▶ **Job**
Give back the lines below exactly, but do not include any pictures.

═════ Materials provided ═════

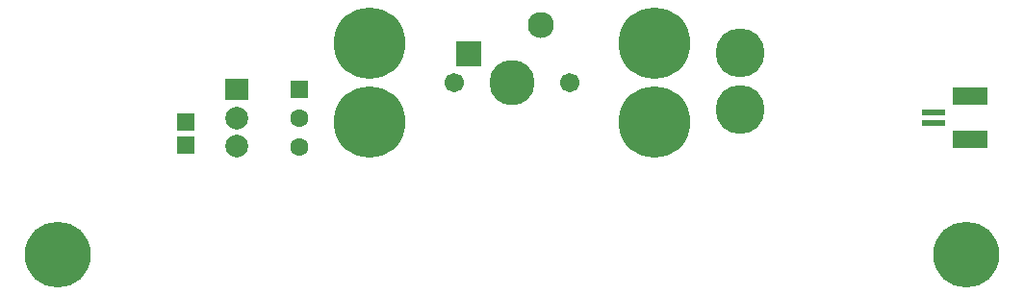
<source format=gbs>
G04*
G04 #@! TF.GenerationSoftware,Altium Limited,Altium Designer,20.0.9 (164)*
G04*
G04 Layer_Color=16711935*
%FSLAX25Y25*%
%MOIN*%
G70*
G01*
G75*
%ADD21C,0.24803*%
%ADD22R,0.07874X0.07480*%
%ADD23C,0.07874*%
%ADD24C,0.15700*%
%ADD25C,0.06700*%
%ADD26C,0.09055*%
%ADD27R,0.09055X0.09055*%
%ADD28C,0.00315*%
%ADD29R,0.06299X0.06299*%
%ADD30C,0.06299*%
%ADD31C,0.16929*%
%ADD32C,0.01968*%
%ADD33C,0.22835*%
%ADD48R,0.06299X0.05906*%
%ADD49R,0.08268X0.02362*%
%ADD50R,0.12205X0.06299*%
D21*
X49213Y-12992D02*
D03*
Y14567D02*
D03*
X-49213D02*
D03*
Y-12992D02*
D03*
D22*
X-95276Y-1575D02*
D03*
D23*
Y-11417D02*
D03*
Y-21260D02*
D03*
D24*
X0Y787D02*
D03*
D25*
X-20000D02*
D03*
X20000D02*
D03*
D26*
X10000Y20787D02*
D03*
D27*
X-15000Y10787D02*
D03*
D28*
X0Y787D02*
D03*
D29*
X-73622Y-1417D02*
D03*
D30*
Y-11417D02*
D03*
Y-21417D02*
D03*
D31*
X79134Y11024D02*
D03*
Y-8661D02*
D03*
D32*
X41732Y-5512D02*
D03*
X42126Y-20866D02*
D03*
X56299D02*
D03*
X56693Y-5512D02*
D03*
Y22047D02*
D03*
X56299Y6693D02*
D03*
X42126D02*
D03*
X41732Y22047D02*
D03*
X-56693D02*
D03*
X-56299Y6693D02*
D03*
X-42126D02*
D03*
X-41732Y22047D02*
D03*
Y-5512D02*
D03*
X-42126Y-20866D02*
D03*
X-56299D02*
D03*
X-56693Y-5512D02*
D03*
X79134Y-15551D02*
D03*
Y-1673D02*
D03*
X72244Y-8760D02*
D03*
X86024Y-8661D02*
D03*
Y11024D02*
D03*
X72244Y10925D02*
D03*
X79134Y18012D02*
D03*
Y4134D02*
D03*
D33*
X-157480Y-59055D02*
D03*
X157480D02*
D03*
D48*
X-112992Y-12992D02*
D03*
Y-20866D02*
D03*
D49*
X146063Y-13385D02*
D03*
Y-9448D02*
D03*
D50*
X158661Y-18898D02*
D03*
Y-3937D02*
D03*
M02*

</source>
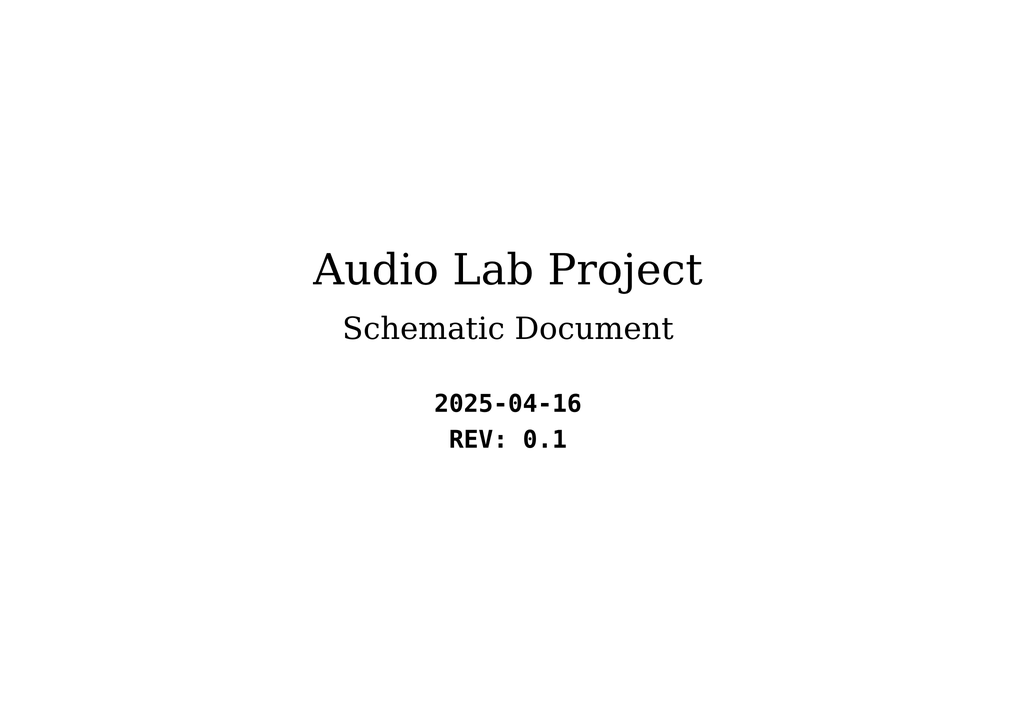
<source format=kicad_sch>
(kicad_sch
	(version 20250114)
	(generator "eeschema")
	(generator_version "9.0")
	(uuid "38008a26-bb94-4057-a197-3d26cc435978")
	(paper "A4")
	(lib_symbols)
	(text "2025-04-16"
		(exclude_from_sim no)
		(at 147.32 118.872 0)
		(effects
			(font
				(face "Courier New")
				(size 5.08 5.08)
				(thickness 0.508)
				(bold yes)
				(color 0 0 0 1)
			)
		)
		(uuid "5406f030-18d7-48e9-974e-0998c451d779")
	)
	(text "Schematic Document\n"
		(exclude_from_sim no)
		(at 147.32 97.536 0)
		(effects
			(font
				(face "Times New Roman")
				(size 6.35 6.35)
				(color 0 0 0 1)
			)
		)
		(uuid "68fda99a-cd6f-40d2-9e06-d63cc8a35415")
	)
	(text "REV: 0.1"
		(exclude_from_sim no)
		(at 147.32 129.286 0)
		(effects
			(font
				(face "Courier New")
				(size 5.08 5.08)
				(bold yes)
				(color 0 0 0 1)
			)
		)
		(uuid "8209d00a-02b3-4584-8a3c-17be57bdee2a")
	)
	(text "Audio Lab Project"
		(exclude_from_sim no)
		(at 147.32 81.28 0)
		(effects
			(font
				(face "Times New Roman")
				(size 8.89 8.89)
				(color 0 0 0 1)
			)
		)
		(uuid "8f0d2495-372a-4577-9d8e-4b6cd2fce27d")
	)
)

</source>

═════

▶ **Exercise result**
<source format=gbs>
G04*
G04 #@! TF.GenerationSoftware,Altium Limited,Altium Designer,20.0.9 (164)*
G04*
G04 Layer_Color=16711935*
%FSLAX25Y25*%
%MOIN*%
G70*
G01*
G75*
%ADD21C,0.24803*%
%ADD22R,0.07874X0.07480*%
%ADD23C,0.07874*%
%ADD24C,0.15700*%
%ADD25C,0.06700*%
%ADD26C,0.09055*%
%ADD27R,0.09055X0.09055*%
%ADD28C,0.00315*%
%ADD29R,0.06299X0.06299*%
%ADD30C,0.06299*%
%ADD31C,0.16929*%
%ADD32C,0.01968*%
%ADD33C,0.22835*%
%ADD48R,0.06299X0.05906*%
%ADD49R,0.08268X0.02362*%
%ADD50R,0.12205X0.06299*%
D21*
X49213Y-12992D02*
D03*
Y14567D02*
D03*
X-49213D02*
D03*
Y-12992D02*
D03*
D22*
X-95276Y-1575D02*
D03*
D23*
Y-11417D02*
D03*
Y-21260D02*
D03*
D24*
X0Y787D02*
D03*
D25*
X-20000D02*
D03*
X20000D02*
D03*
D26*
X10000Y20787D02*
D03*
D27*
X-15000Y10787D02*
D03*
D28*
X0Y787D02*
D03*
D29*
X-73622Y-1417D02*
D03*
D30*
Y-11417D02*
D03*
Y-21417D02*
D03*
D31*
X79134Y11024D02*
D03*
Y-8661D02*
D03*
D32*
X41732Y-5512D02*
D03*
X42126Y-20866D02*
D03*
X56299D02*
D03*
X56693Y-5512D02*
D03*
Y22047D02*
D03*
X56299Y6693D02*
D03*
X42126D02*
D03*
X41732Y22047D02*
D03*
X-56693D02*
D03*
X-56299Y6693D02*
D03*
X-42126D02*
D03*
X-41732Y22047D02*
D03*
Y-5512D02*
D03*
X-42126Y-20866D02*
D03*
X-56299D02*
D03*
X-56693Y-5512D02*
D03*
X79134Y-15551D02*
D03*
Y-1673D02*
D03*
X72244Y-8760D02*
D03*
X86024Y-8661D02*
D03*
Y11024D02*
D03*
X72244Y10925D02*
D03*
X79134Y18012D02*
D03*
Y4134D02*
D03*
D33*
X-157480Y-59055D02*
D03*
X157480D02*
D03*
D48*
X-112992Y-12992D02*
D03*
Y-20866D02*
D03*
D49*
X146063Y-13385D02*
D03*
Y-9448D02*
D03*
D50*
X158661Y-18898D02*
D03*
Y-3937D02*
D03*
M02*

</source>
<source format=kicad_sch>
(kicad_sch
	(version 20250114)
	(generator "eeschema")
	(generator_version "9.0")
	(uuid "38008a26-bb94-4057-a197-3d26cc435978")
	(paper "A4")
	(lib_symbols)
	(text "2025-04-16"
		(exclude_from_sim no)
		(at 147.32 118.872 0)
		(effects
			(font
				(face "Courier New")
				(size 5.08 5.08)
				(thickness 0.508)
				(bold yes)
				(color 0 0 0 1)
			)
		)
		(uuid "5406f030-18d7-48e9-974e-0998c451d779")
	)
	(text "Schematic Document\n"
		(exclude_from_sim no)
		(at 147.32 97.536 0)
		(effects
			(font
				(face "Times New Roman")
				(size 6.35 6.35)
				(color 0 0 0 1)
			)
		)
		(uuid "68fda99a-cd6f-40d2-9e06-d63cc8a35415")
	)
	(text "REV: 0.1"
		(exclude_from_sim no)
		(at 147.32 129.286 0)
		(effects
			(font
				(face "Courier New")
				(size 5.08 5.08)
				(bold yes)
				(color 0 0 0 1)
			)
		)
		(uuid "8209d00a-02b3-4584-8a3c-17be57bdee2a")
	)
	(text "Audio Lab Project"
		(exclude_from_sim no)
		(at 147.32 81.28 0)
		(effects
			(font
				(face "Times New Roman")
				(size 8.89 8.89)
				(color 0 0 0 1)
			)
		)
		(uuid "8f0d2495-372a-4577-9d8e-4b6cd2fce27d")
	)
)

</source>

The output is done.